Unlike the Battersea Power Station project in London, which is being developed by a consortium comprising SP Setia Bhd, Sime Darby Bhd and the Employees Provident Fund and has been attracting international investors, AlloyMtd plans to sell most of the residential units to local buyers and retain as much of the office space as possible for recurring income.

“Our approach is, we want to sell to the locals, That’s why in our market survey, a lot of focus was done in seeing whether the local market can take this up. If you sell majority, 80% let’s say, to the investment market, we are not achieving our goal of making sure it’s vibrant because after 5pm or at night, the lights are all off because it would be investment-driven, nobody would be staying there. That’s not our aim,” said Azmil.

He said the aim is to build a vibrant area with amenities that will cater to various activities for the locals including after-work hours and weekends.

“Of course we can’t help it if someone buys in the secondary market and sells it to an investor but our drive is to sell it to the locals. That’s the way we approach it.That’s what was very important when we sold the idea to the London Borough of Hackney,” he added.

Prices for the residential units begin at £700,000 for a small studio. The average selling price of the entire residential portion is £1,500 per sq ft.

Azmil believes One Crown Place will be a very much sought-after address
Azmil believes One Crown Place will be a very much sought-after address

AlloyMtd’s subsidiary AlloyMtd (Jersey) Ltd, first acquired the 0.93-acre freehold site from Sun Street Properties Ltd, aunt of UBS, in June 2013. The site is close to Broadgate Estate and Liverpool Street Station.

According to Azmil, UBS had initially planned to build a 24-storey office building with 400,000 sq ft on the site to house its UK headquarters but decided to dispose of it via tender as it needed a bigger office.

In February 2013, companies were invited to submit their bids and AlloyMtd became the only Asian company to participate in the tender. It subsequently won the bid, beating other players including UK’s Berkeley Group and British Land.

Azmil said it took two years to analyse the market, carry out surveys, fine-tune its plans and convince the authorities to approve its mixed-use plan, which is a new concept in London as residential and commercial developments have traditionally been segregated.
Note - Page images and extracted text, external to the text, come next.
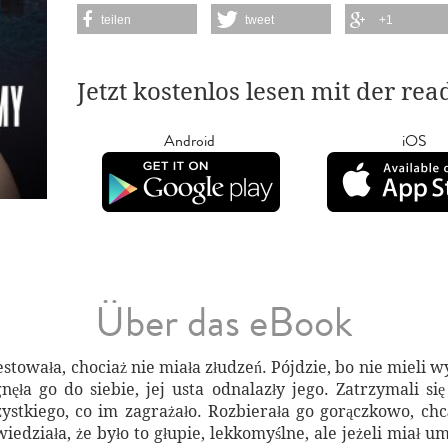
teilen
tweet
+1
Jetzt kostenlos lesen mit der re
Android
iOS
Über das eBook
estowała, chociaż nie miała złudzeń. Pójdzie, bo nie mieli w
ła go do siebie, jej usta odnalazły jego. Zatrzymali się
zystkiego, co im zagrażało. Rozbierała go gorączkowo, ch
iedziała, że było to głupie, lekkomyślne, ale jeżeli miał um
“If they (London Borough of Hackney) have a commercial facility, they get more taxes. When you have mixed-use, it is a one-off thing, stamp duty and others, but you don’t have recurring annual income and they wanted to preserve this area as purely commercial,” he said.

However, it managed to convince the authorities with support from London Mayor Boris Johnson who saw the project as a solution to some of the housing problems in London. The authorities were also pleased with the company’s plans to maintain the Georgian terraces, which will house the boutique hotel as well as the facade of the Victorian warehouse.

The project is expected to kick off this year, with demolition works starting in November. Construction is expected to begin in August 2016 with completion of the entire project expected at the end of 2019. The residential portion will be open for sale once construction begins.

In terms of funding, Azmil said there will be a debt equity component.

“We are going to the banks. Thank God till today, many banks have expressed their interest, So we will decide when the time comes who gives us the best rates. It’s going to be a mix of internal funds and some equity. There will be some equity demanded by the banks; probably 70:30 debt equity or 80:20, we don’t know. Well see.

“The thing about the UK, just like the more developed markets like Australia, you can’t go on progressive billings. If it was progressive billings I think we can cut down on our debt part quite a bit. But in this case we have to fund, put in our equity quite a bit before the bank comes in. So that’s something we have to manage internally,” he said.

Azmil said the company has been on the lookout for real estate opportunities in the UK since its subsidiary Metacorp Bhd, disposed off its one-third stake in the Spitalfields development in 2000. One Crown Place marks its re-entry into the London real estate market.

“We didn’t have any projects (prior to One Crown Place) but we owned Spitalfields. Metacorp was an owner of that but we decided to sell before development started. So this is really our first one under the AlloyMtd Group.